As the D.O.B.’s story changes continue and my ethical soul-searching does as well, I’m reminded of George Orwell’s “Animal Farm”, and how some of the revolutionary pig characters in turn become oppressors (like Napoleon and his gang) or stay true to their ideals and suffer for it (like Snowball.) Napoleon and Snowball were thinly disguised versions of Trotsky and Stalin, at least according to my stepfather when he saw me reading the book at age 11, but it’s a mite harder to sort out who’s who in our unfolding housing drama. My drawings of them were based on hazy memories of an animated version I’d caught on TV one night (causing me to seek out the book) while babysitting my brother. The film was very Disney-esque in look and caliber of animation, but with a far darker tone and willingness to depict the brutality of the story. Searching it to see how closely I’d remembered the character designs, I found the film posted in it’s entirety on YouTube. And, um, I got Napoleon’s markings wrong. But the film is definitely worth a watch.
Speaking of dubious revolutions, anyone who read the snarky commentary on my Occupy Wall St. photos can surmise I’ve been taking this whole phenomenon in with a large grain of salt (if it makes you happier, organic homeopathic sea salt from a health food store that costs ten times as much as salt would anywhere else.) I want to be beyond clear that I don’t condone police brutality under any circumstances.
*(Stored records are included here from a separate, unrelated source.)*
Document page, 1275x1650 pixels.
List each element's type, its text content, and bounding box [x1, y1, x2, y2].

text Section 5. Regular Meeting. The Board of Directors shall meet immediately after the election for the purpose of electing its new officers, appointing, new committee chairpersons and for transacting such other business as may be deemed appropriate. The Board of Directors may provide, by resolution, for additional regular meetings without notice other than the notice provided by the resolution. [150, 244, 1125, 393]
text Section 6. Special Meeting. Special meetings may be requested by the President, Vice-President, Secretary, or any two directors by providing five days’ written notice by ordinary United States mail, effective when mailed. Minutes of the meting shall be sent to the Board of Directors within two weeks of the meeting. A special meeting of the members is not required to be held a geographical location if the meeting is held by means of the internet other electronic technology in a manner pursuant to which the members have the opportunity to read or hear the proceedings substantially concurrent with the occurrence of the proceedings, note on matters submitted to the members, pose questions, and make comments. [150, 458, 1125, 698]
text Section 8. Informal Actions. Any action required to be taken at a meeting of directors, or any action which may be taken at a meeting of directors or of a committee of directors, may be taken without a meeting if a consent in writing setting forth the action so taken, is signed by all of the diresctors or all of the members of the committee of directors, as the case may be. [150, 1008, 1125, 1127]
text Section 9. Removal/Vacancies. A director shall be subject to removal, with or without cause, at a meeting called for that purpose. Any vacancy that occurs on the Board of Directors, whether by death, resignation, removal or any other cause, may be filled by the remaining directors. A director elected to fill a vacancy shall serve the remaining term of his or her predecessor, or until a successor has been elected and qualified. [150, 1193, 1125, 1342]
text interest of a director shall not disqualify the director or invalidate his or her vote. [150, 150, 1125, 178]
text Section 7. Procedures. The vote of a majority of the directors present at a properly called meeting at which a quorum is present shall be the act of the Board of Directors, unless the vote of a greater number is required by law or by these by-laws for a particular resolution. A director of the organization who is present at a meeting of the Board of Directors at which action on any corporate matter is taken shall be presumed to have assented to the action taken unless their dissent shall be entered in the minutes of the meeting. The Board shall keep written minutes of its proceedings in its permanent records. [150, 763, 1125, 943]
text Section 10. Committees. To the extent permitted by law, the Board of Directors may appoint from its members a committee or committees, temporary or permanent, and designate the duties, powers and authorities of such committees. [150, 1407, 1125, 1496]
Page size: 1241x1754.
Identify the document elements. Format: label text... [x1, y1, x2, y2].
I’ve seen videos of excessive force being used, particularly given how passive much of the crowd I saw was. Like hopefully others, I’ve called for charges to be brought against offending officers. But at the same time I’ve been skeptical of the lack of clear agenda these people have, and more disturbingly, their defensive insistence that it not be questioned, as though we should all put aside critical thinking and trust them as blindly as the radical bogeymen of corporations, banks, government, church, et al expect us to in themselves. I really don’t need the same old shit with it’s odor masked in cheap patchouli instead of Chanel No. 5. I was also dismayed for a long time not only by the lack of diversity in the crowd, but the lack of voices for whom the economic disparities have hit hardest. Why was no one saying they were there because they’d been unemployed for three years, or foreclosed on and living on the streets, or had vital health services cut that they relied on? On the first day we went with our friend and sometime bandmate Pronoblem, who had come in from Holyoke MA. At a free speak out I spoke on the need for housing for all and cuts in city programs and for those in the greatest need to truly occupy Wall Street and was met with blank stares. Following me an all American looking girl (ponytail, freckles, braces) got on the mike and said she’d driven up from Daytona, to be met with rousing cheers. WHOOO HOOO! SPRING BREAK!!!
I relate that anecdote with no indignation. Some types of people pay you a greater compliment with stunned silence than they do with applause.
But in the past two days, that’s changed a bit. They’re few and far between, but support has been trickling in from the types of people I was wondering about. A woman foreclosed on and struggling to feed her children in one article. An Iraq war veteran calling out the war profiteers online. People who call the system into question because of their experiences, not because “umm, like corporations are bad and stuff, right?” Unions. The rest of America, the ones who need to be reached and who need a change to make their lives work. We’re going back tomorrow, I’ve been told people who have actual things they need addressed can write them onto posters, which will then be used to formulate the actual goals. And yeah, I have things I can articulate.